EXERCISE DIRECTIONS: Below are some records. How many of their lines contain the string "subtitle"? Answer with the number alone.
------------------------------
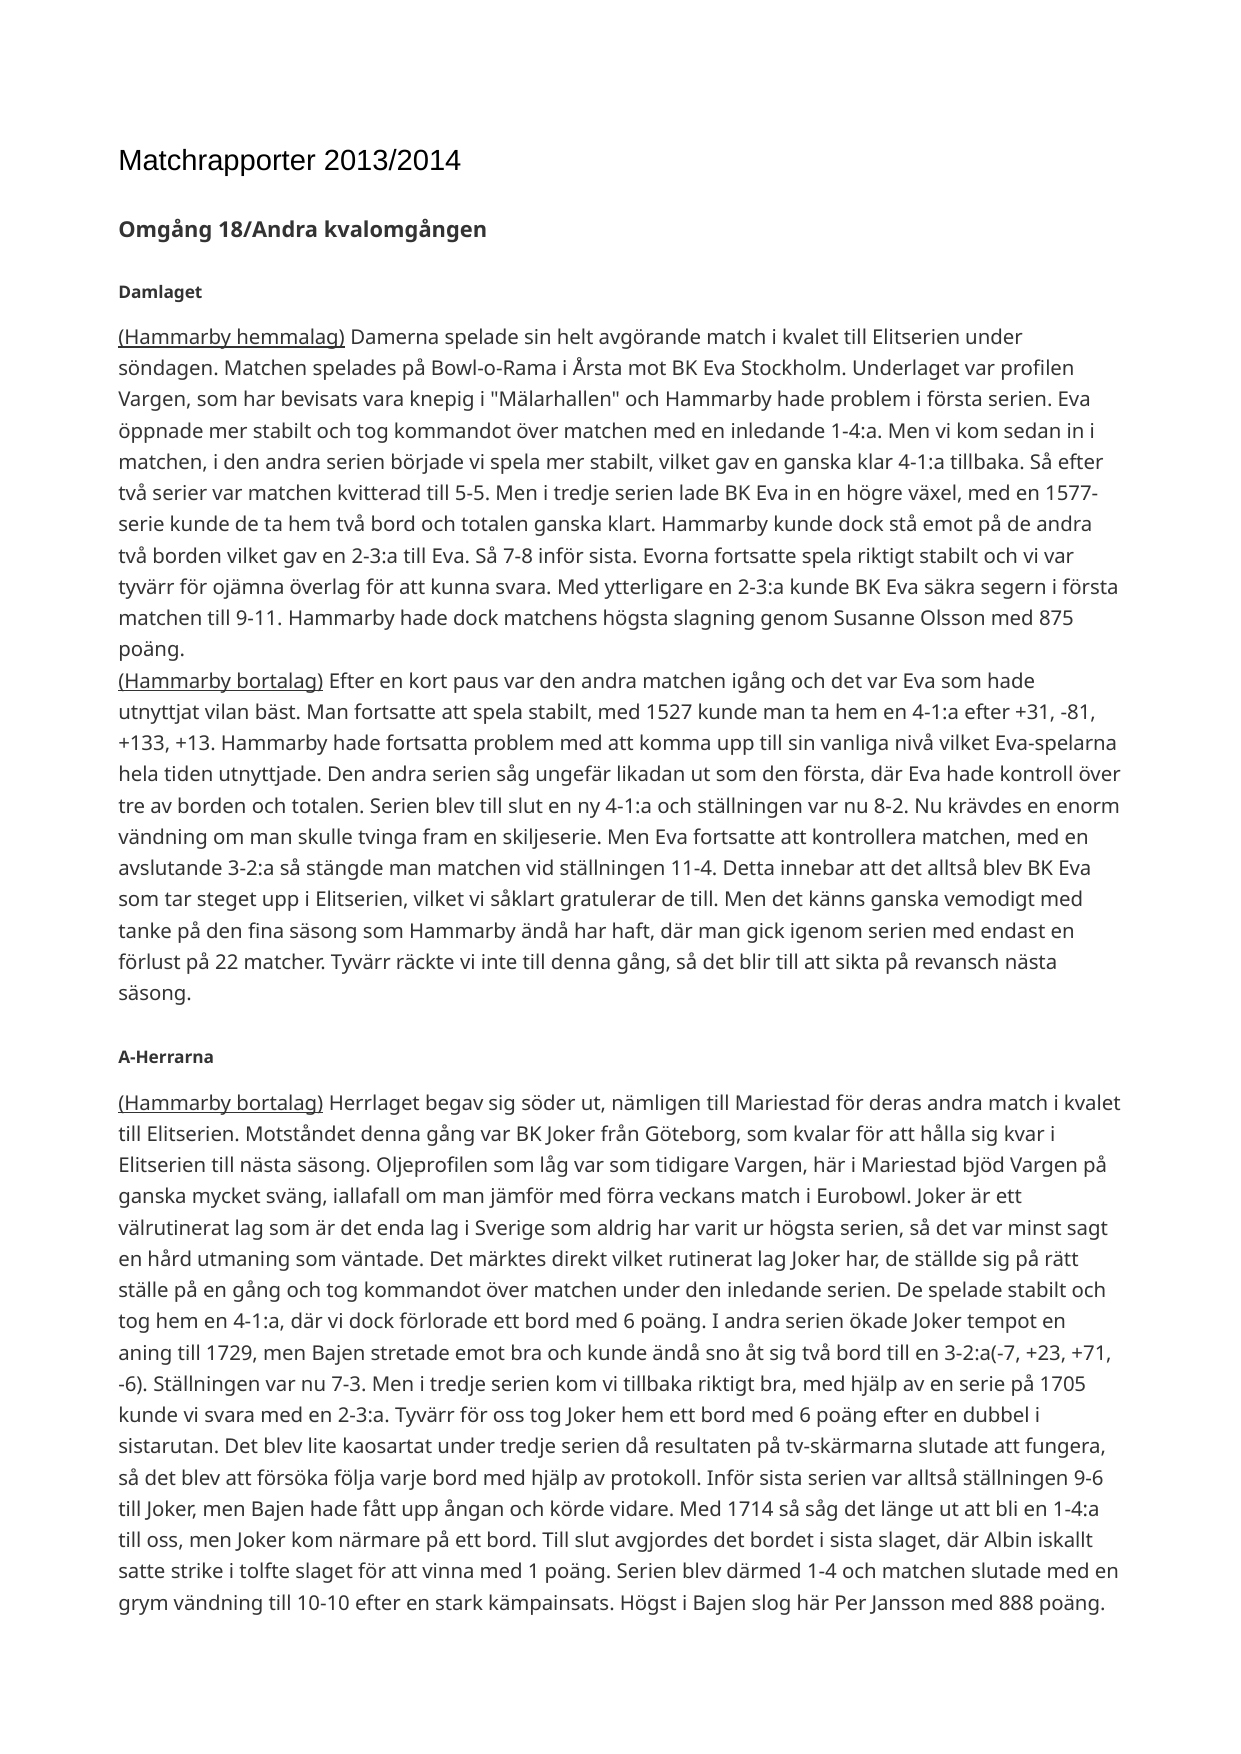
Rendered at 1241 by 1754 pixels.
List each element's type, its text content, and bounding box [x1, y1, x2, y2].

subtitle Damlaget [118, 272, 1122, 303]
subtitle Omgång 18/Andra kvalomgången [118, 214, 1122, 244]
subtitle Matchrapporter 2013/2014 [118, 143, 1122, 177]
text (Hammarby bortalag) Herrlaget begav sig söder ut, nämligen till Mariestad för deras andra match i kvalet till Elitserien. Motståndet denna gång var BK Joker från Göteborg, som kvalar för att hålla sig kvar i Elitserien till nästa säsong. Oljeprofilen som låg var som tidigare Vargen, här i Mariestad bjöd Vargen på ganska mycket sväng, iallafall om man jämför med förra veckans match i Eurobowl. Joker är ett välrutinerat lag som är det enda lag i Sverige som aldrig har varit ur högsta serien, så det var minst sagt en hård utmaning som väntade. Det märktes direkt vilket rutinerat lag Joker har, de ställde sig på rätt ställe på en gång och tog kommandot över matchen under den inledande serien. De spelade stabilt och tog hem en 4-1:a, där vi dock förlorade ett bord med 6 poäng. I andra serien ökade Joker tempot en aning till 1729, men Bajen stretade emot bra och kunde ändå sno åt sig två bord till en 3-2:a(-7, +23, +71, -6). Ställningen var nu 7-3. Men i tredje serien kom vi tillbaka riktigt bra, med hjälp av en serie på 1705 kunde vi svara med en 2-3:a. Tyvärr för oss tog Joker hem ett bord med 6 poäng efter en dubbel i sistarutan. Det blev lite kaosartat under tredje serien då resultaten på tv-skärmarna slutade att fungera, så det blev att försöka följa varje bord med hjälp av protokoll. Inför sista serien var alltså ställningen 9-6 till Joker, men Bajen hade fått upp ångan och körde vidare. Med 1714 så såg det länge ut att bli en 1-4:a till oss, men Joker kom närmare på ett bord. Till slut avgjordes det bordet i sista slaget, där Albin iskallt satte strike i tolfte slaget för att vinna med 1 poäng. Serien blev därmed 1-4 och matchen slutade med en grym vändning till 10-10 efter en stark kämpainsats. Högst i Bajen slog här Per Jansson med 888 poäng. [118, 1084, 1122, 1616]
text (Hammarby hemmalag) Damerna spelade sin helt avgörande match i kvalet till Elitserien under söndagen. Matchen spelades på Bowl-o-Rama i Årsta mot BK Eva Stockholm. Underlaget var profilen Vargen, som har bevisats vara knepig i "Mälarhallen" och Hammarby hade problem i första serien. Eva öppnade mer stabilt och tog kommandot över matchen med en inledande 1-4:a. Men vi kom sedan in i matchen, i den andra serien började vi spela mer stabilt, vilket gav en ganska klar 4-1:a tillbaka. Så efter två serier var matchen kvitterad till 5-5. Men i tredje serien lade BK Eva in en högre växel, med en 1577-serie kunde de ta hem två bord och totalen ganska klart. Hammarby kunde dock stå emot på de andra två borden vilket gav en 2-3:a till Eva. Så 7-8 inför sista. Evorna fortsatte spela riktigt stabilt och vi var tyvärr för ojämna överlag för att kunna svara. Med ytterligare en 2-3:a kunde BK Eva säkra segern i första matchen till 9-11. Hammarby hade dock matchens högsta slagning genom Susanne Olsson med 875 poäng. (Hammarby bortalag) Efter en kort paus var den andra matchen igång och det var Eva som hade utnyttjat vilan bäst. Man fortsatte att spela stabilt, med 1527 kunde man ta hem en 4-1:a efter +31, -81, +133, +13. Hammarby hade fortsatta problem med att komma upp till sin vanliga nivå vilket Eva-spelarna hela tiden utnyttjade. Den andra serien såg ungefär likadan ut som den första, där Eva hade kontroll över tre av borden och totalen. Serien blev till slut en ny 4-1:a och ställningen var nu 8-2. Nu krävdes en enorm vändning om man skulle tvinga fram en skiljeserie. Men Eva fortsatte att kontrollera matchen, med en avslutande 3-2:a så stängde man matchen vid ställningen 11-4. Detta innebar att det alltså blev BK Eva som tar steget upp i Elitserien, vilket vi såklart gratulerar de till. Men det känns ganska vemodigt med tanke på den fina säsong som Hammarby ändå har haft, där man gick igenom serien med endast en förlust på 22 matcher. Tyvärr räckte vi inte till denna gång, så det blir till att sikta på revansch nästa säsong. [118, 319, 1122, 1006]
subtitle A-Herrarna [118, 1038, 1122, 1069]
------------------------------
PROBLEM SOLUTION: 4